10. Radiographic / Imaging Procedures
A. Plain Film (X-ray)
- Detects calcified lesions, dermoid cyst ring/teeth
- Shows displaced bowel loops from pelvic masses
B. Hysterography (HSG — Hysterosalpingography)
- Contrast medium instilled via cervical cannula → fluoroscopy
- Assesses:
- Tubal patency (contrast spills from fimbriated ends = patent; no spill = blocked)
- Uterine cavity abnormalities: congenital malformations (bicornuate/septate uterus), submucous fibroids, endometrial polyps
- Key use: Infertility workup
C. Sonohysterography (SIS — Saline Infusion Sonography)
- Uterine cavity filled with saline while ultrasound is simultaneously performed
- Better than HSG for intrauterine lesions (polyps, fibroids)
- No radiation exposure
D. Angiography
- Radiographic contrast to visualize blood vessels
- Uses in gynecology:
- Locate source of pelvic hemorrhage (postoperative or cancer-related)
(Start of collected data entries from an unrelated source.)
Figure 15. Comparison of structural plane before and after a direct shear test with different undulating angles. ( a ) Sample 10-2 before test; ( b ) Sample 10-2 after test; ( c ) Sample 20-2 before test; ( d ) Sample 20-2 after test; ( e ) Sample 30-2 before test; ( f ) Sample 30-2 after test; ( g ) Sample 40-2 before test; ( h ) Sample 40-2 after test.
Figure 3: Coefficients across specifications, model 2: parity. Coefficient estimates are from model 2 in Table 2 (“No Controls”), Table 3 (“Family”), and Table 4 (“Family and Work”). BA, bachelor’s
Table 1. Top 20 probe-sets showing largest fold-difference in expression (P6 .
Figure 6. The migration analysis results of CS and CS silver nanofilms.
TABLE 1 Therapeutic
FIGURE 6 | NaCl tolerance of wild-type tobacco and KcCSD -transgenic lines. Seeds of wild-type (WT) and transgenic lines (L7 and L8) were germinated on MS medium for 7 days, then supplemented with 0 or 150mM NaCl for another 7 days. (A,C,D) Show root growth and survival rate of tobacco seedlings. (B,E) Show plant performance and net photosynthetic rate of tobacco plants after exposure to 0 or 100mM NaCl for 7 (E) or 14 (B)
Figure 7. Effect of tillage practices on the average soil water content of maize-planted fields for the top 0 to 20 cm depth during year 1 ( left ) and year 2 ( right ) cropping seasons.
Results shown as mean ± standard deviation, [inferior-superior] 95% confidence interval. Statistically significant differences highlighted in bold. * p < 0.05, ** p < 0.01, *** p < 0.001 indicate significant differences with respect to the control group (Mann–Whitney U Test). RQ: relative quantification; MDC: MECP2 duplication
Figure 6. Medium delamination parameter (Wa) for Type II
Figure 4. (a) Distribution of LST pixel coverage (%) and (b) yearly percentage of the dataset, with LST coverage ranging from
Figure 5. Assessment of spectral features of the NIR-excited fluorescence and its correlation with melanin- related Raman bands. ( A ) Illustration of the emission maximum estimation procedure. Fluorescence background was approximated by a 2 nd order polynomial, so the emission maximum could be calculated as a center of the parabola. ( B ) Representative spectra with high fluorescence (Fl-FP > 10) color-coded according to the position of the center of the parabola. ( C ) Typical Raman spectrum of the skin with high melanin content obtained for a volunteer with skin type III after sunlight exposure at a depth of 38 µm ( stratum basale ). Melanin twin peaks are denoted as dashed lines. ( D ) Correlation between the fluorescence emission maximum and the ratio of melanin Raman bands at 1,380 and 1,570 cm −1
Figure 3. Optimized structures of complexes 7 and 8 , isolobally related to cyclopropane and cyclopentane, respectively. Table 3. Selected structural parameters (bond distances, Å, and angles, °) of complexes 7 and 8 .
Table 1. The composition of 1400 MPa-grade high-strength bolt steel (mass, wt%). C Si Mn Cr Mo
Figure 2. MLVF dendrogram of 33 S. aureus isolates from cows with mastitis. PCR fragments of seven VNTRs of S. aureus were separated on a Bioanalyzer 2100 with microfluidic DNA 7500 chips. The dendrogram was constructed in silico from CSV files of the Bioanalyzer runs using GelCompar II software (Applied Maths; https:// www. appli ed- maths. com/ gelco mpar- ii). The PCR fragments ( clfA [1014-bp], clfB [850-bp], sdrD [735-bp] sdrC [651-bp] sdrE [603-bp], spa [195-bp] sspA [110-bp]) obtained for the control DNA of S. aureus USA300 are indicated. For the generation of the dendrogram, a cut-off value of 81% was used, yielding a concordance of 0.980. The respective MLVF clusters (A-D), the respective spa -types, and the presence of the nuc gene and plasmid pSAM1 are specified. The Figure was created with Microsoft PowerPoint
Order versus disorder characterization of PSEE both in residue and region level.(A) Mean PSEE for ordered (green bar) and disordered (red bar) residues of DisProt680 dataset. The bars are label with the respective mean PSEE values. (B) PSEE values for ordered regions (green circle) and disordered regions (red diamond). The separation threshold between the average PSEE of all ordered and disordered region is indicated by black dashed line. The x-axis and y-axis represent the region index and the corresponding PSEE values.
- Uterine artery embolization (UAE) → to treat acute bleeding or shrink uterine fibroids
E. CT Scan (Computed Tomography)
- High-resolution 2D cross-sectional images
- With contrast → differentiates bowel/urinary organs from reproductive organs
- Best for:
- Retroperitoneal lymphadenopathy (cancer staging)
- Depth of myometrial invasion in endometrial carcinoma
- Pelvic abscesses not found on ultrasound
- Pelvic thrombophlebitis
💡 CT involves ionizing radiation, so it's not first-line in young women if ultrasound/MRI can answer the question.
F. MRI (Magnetic Resonance Imaging)
- Uses radiofrequency waves + magnetic field (no ionizing radiation)
- Advantages:
- No harmful radiation
- Excellent soft tissue differentiation (can distinguish fibroids from adenomyosis, cancer from inflammation)
- Best for staging pelvic cancers
- Disadvantages:
- Expensive
- Poor at showing calcifications
- Not suitable for patients with metal implants (pacemakers, certain clips)
- Main gynecologic use: Staging and follow-up of cervical, endometrial, and ovarian cancers
G. Ultrasonography
- First-line imaging in gynecology — simple, painless, no radiation
- Especially useful in:
- Children (avoids pelvic exam)
- Virginal women
- Uncooperative patients
- Transabdominal: Requires full bladder (acts as acoustic window, elevates uterus out of pelvis)
- Transvaginal (TVS): Better resolution of uterus and ovaries (closer probe proximity)
- Diagnoses:
- Normal early pregnancy
- Ectopic pregnancy
- Incomplete/missed abortion
- Ovarian cysts, fibroids, ovarian torsion
- Ovarian teratoma (dermoid cyst — echogenic fat)
Quick Summary Table
| Investigation | Best For |
|---|
| History & Exam | Differential diagnosis, directing workup |
| Wet prep / KOH | Vaginal infection ID |
| Fern test | Ovulation timing |
| Schiller / Acetic acid | Screen cervical neoplasia |
| Pap smear | Cervical cancer screening |
| Colposcopy | Directed biopsy of cervical lesions |
| Endometrial biopsy | Abnormal uterine bleeding, endometrial cancer |
| Hysteroscopy | Intrauterine pathology (polyps, fibroids, synechiae) |
| Culdocentesis | Free pelvic fluid identification (largely replaced by USS) |
| HSG | Tubal patency, uterine cavity outline (infertility) |
| Ultrasound | First-line gynecologic imaging, pregnancy |
| CT | Lymphadenopathy, abscesses, cancer staging |
| MRI | Best soft-tissue detail, cancer staging |
| Angiography | Pelvic hemorrhage, UAE for fibroids |
📝 Exam tip: The investigation hierarchy in gynecology is: History → Examination → Office tests (Pap/biopsy) → Lab → Ultrasound → Advanced imaging (CT/MRI). Each step refines the diagnosis.